AI-Driven Self-Help
Saving Cisco $15M annually by enabling self-help on a $1 billion revenue customer experience platform.
Summary
I led a team of 9 in creating a new AI-driven self-help system on Cisco's customer experience SaaS platform.
By showing business analyst estimates of UX-driven outcomes, I influenced stakeholders to pivot the product strategy.
The solution saves Cisco $15M per year by deflecting 3% of the overall support case volume (1.7M in 2024).
Reduction in support operations cost
↓ $ 15M / year
Reduction in support case volume
↓ 3%
Overview
Company
Cisco
Timeline
Nov 2023 – 24
Team (16)
4 Product Designers
2 Visual Designers
3 Content Designers
2 UX Researchers
3 Product Managers
3 Software Engineering Leaders
My role
Lead Designer
Interaction Designer
Visual Designer
Prototyping
Design System
Project Manager
Pivoting A Migration Project
Stakeholders demanded migrating legacy features into the new experience.
I influenced a pivot by providing evidence that a redesign would benefit both sides:
Customers gain access to new AI-powered self-help.
Cisco saves money by customers self-solving instead of engaging in 1:1 support.
Opportunity
“Improving self-help could save Cisco up to $25M / year.”

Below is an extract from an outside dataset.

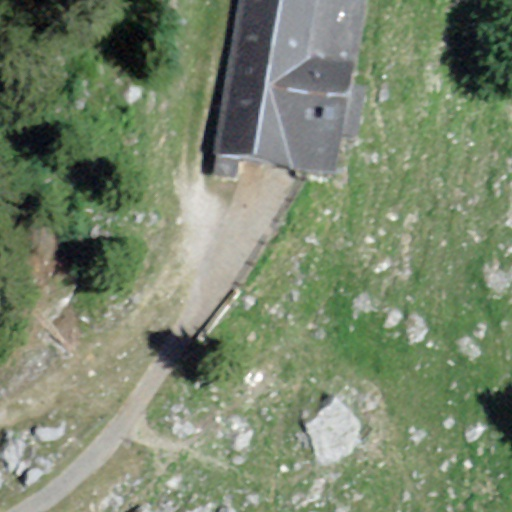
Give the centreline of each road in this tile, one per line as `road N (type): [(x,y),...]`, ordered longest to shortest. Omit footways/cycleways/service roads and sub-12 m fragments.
road 1 (unclassified): [(262,202),(137,405),(106,445),(25,511)]
road 2 (track): [(244,229),(205,241),(100,358),(0,419)]
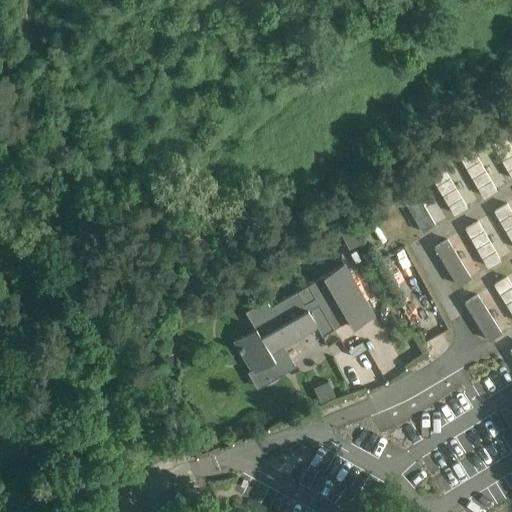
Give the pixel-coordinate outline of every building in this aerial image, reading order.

– Business Analyst, Cisco Customer Support
3 Areas Of Focus
Once I had buy-in for the redesign, I structured the project into three areas to focus the team’s efforts:
Smarter Intake
Streamline support case opening.
Remove clutter.
Helpful Context
Suggest helpful context.
Make sources accessible.
Self-Help Hook
Helpful AI-generated suggestions.
Nudge to provide more information.
Designing A Smarter Intake
The concept centers around generating troubleshooting suggestions from the open-ended issue description.
Trained on Cisco’s 40 years of resolving 1.7M (as of 2024) support cases annually, a proprietary LLM generates troubleshooting suggestions from the issue description of a support case.

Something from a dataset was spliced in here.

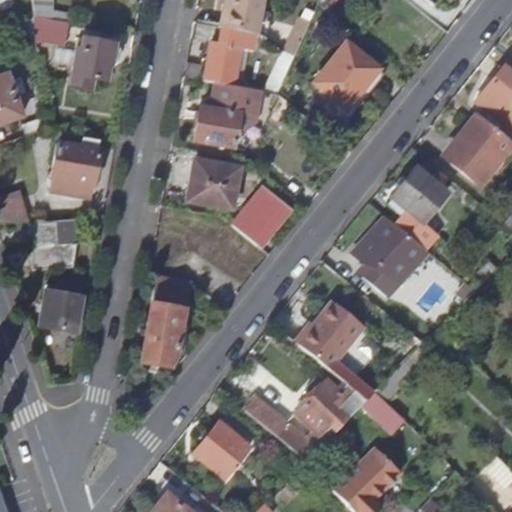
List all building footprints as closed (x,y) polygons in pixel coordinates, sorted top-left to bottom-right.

Removing clutter simplified the workflow:
moving asset information into the stepper and
auto-generating several form fields so users don’t have to.
Designing For Trust
Interviewees feared hallucinations, meaning AI can generate false information.
Users became more trusting when I designed these:
Clear relationships between suggestions and sources
Accessible sources to verify truth and credibility.
Cutting Clutter
I discovered 3 troubleshooting phases, each using different information:
Gather context based on the selected asset,
Describe the issue and troubleshoot, and
Continue to open a case.
As users go through the phases, only relevant information is shown while previous info collapses.
Before
After
Making Context Helpful
28% of Cisco’s support cases could be resolved quickly just by providing information.
Contextual suggestions provide relevant information upfront, like related cases and security threats.
A filter rule prevents opening a support case if an asset is already in the replacement process (RMA).
Self-Help Hook
A checklist turned out to be the ideal format to present self-help suggestions.
Checking off suggestions lets users generate better suggestions based on what they had tried before.
Users were increasingly motivated to use the feature
The checklist gets passed to support to speed up resolution.
$15M Annual Cost Reduction
Instead of opening a ticket for every little issue, customers can now self-solve effectively.
Business analysts estimate that Cisco’s overall support case volume will decrease by 3%, resulting in $15M per year in savings in support operations costs.
Reduction in support case volume
↓ 3%
Reduction in support operations costs
↓ $ 15M / year
Exploring The Future
Customers used to buy Cisco because of their best-in-class customer support.
What about moving forward?
I explored strategic evolutions of leveling-up support case management.
Exploration #1
Self-Help Copilot
An AI assistant helps users self-solve issues through an open-ended conversation in natural language.
Copilot can:
Ask questions to clarify,
Based on the input, find assets and threats in the network environment, and
Fix the problem for the user.
Exploration #2
Support cases area
Customer support on Cisco’s CX Cloud was basic: a list of open support cases with a button to open a new one.
I explored growing case management into a holistic support area covering more of the customer support journey.